EXTRACTED RECORDS |
:::::

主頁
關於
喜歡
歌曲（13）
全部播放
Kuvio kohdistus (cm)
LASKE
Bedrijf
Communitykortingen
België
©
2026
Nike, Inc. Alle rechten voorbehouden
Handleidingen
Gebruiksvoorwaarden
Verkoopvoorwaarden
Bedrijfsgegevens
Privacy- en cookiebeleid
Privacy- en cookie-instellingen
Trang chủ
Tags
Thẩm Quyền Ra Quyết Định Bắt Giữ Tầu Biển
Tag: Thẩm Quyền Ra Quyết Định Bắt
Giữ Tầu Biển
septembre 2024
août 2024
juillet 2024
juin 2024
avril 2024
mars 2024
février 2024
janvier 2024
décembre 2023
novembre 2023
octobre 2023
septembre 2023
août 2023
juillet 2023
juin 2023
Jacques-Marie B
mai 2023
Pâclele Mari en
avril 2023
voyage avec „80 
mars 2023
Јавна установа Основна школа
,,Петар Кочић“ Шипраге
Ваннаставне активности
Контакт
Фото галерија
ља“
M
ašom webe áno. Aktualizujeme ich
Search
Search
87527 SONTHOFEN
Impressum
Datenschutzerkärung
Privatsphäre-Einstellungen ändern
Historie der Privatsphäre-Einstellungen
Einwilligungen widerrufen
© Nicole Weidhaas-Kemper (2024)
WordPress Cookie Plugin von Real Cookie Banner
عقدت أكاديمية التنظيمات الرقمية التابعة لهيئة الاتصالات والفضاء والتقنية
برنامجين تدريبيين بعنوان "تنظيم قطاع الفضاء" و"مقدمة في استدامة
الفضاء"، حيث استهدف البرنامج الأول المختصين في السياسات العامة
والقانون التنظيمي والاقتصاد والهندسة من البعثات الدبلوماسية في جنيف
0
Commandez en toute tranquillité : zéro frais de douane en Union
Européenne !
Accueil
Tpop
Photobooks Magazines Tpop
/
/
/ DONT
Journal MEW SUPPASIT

:::::

WORK TASK | Return each line of the material that contains the word "Biển", treating uppercase and lowercase as different.

EXERCISE OUTPUT |
Thẩm Quyền Ra Quyết Định Bắt Giữ Tầu Biển
Giữ Tầu Biển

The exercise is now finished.